Encouraging outlook for Vancouver Island’s forest fire season

Parksville, BC

Dorthe Jakobsen does not wish to definitively predict what is in store for the future.

“We try not to speculate what Mother Nature will do because we can be surprised of course,” said Jakobsen, the information officer for the BC Wildfire Service’s Coastal Fire Centre.

But Jakobsen, who works out of a department office in Parksville, is encouraged with how the forest fire season has shaped up thus far, not only throughout the province but also in the Coastal Fire Centre region, which includes Vancouver Island.

For BC Wildfire Service officials, the forest fire season begins on April 1 each year. As of Wednesday of this week, the Coastal Fire Centre had recorded 25 forest fires in 2020.

Meanwhile, across the province, as of earlier this month when the BC Wildfire Service released its last monthly update, 111 forest fires had been recorded. And it was confirmed that 83 per cent of those had been caused by humans.

BC Wildfire Service will release its next seasonal outlook report in early June.

Jakobsen said some positive news was the fact her region, a massive area which extends to Tweedsmuir Provincial Park in the west-central mainland and Haida Gwaii, did not have any current fires.

“We have had no new fires in the last week,” she said “And we have had no active fires in the last week. It was a nice quiet week.”

Jakobsen added the last forest fire in the Coastal Fire Centre was in the Squamish area of the Sea to Sky highway. That fire was officially declared out this past week.

“It had been under control for a long time,” Jakobsen said. “But they were patrolling it and monitoring it for hot spots.”

Provincial officials, including those in the Coastal Fire Centre, are hoping for a calm 2020 forest fire season.

“It’s very hard to speculate,” Jakobsen added. “Right now though we’re in a good spot and we hope that will continue.”

Jakobsen also said BC Wildfire Service employees have been forced to make plenty of changes this year. Due to restrictions in place because of the COVID-19 pandemic, there are a number of new tactics to consider.

“We had to think about our staff and how they will be able to socially distance in their vehicles,” she said.

Jakobsen added BC Wildfire Service officials have also had to keep pandemic restrictions in mind when they send out firefighters who will be headquartered in a camp, which can sometimes include as many as a couple of hundred individuals.

But Jakobsen said this has not traditionally been an issue for those in the Coastal Fire Centre.

“We don’t typically get the really big fires, the 100,000-hectares fires,” she said.

Jakobsen also said her region has been fortunate thus far this year since the past month has included seasonal temperatures and some precipitation, negating dry conditions which fuel forest fires.
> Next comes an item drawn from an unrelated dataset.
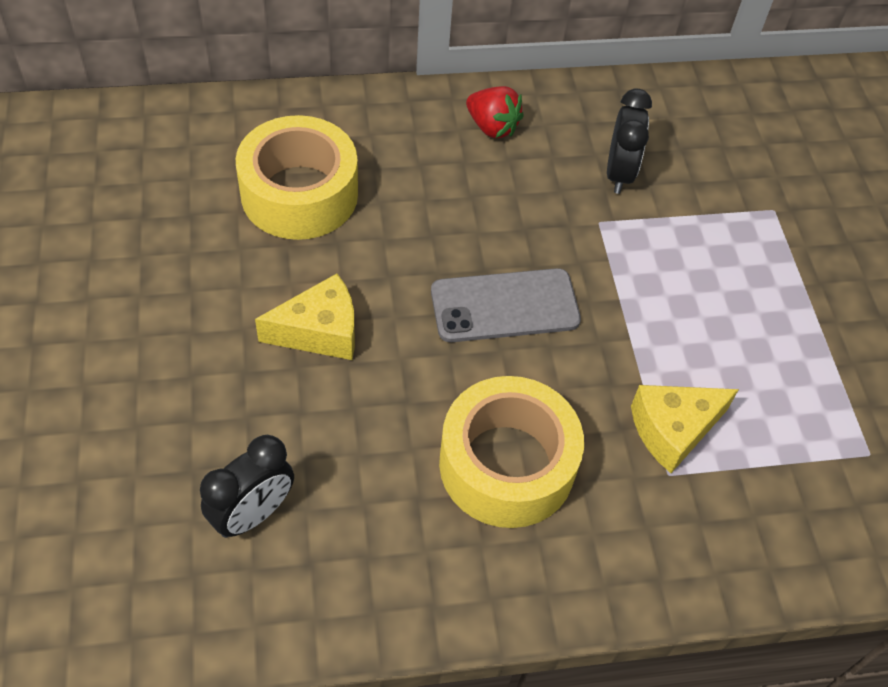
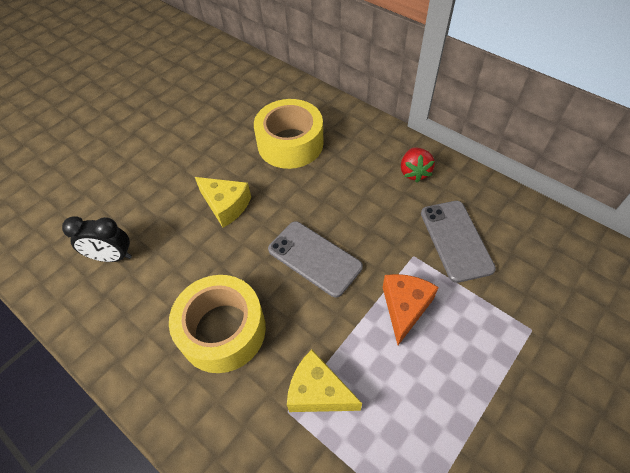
camera: 55 degrees right, 0 degrees up
black clock [607,89,652,194] -> grey phone [421,201,496,283]
none -> orange cheese [383,274,439,345]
Jakobsen believes a provincial burn ban – because of COVID-19 concerns - has also kept the number of forest fires down across British Columbia this spring.

“Implementing a provincial burn ban in this way has not happened before and is unprecedented,” she said.

The ban was introduced on April 16. It has already been extended and now is in place until June 15. It could conceivably be extended again past that date. Jakobsen explained the provincial ban on fires was put in place in order to assist those who might have pre-existing respiratory problems or issues brought on by the COVID-19 disease.

“Wildfire smoke would make those symptoms worse,” Jakobsen said.

Though campfires are still allowed throughout the province, other open fires and resource management open fires are banned. Also banned is the use of all fireworks and sky lanterns.

The ban is also in place because BC Wildfire Service is hoping to keep its staff as healthy as possible for when they are required to respond to fires. Thus, reducing the amount of human-caused wildfires that could have been avoided is the goal.

Jakobsen said it is too early to detail what sort of effect the provincial ban has actually had on the number of forest fires throughout B.C. so far this year. 

“I suspect we will do that kind of analysis at the end of the wildfire season,” she said. “We start thinking about those things in the fall.”

The forest fire season is traditionally over by September or October in B.C. That’s even though BC Wildfire Service officials have their year officially conclude at the end of March and a new year begins on April 1.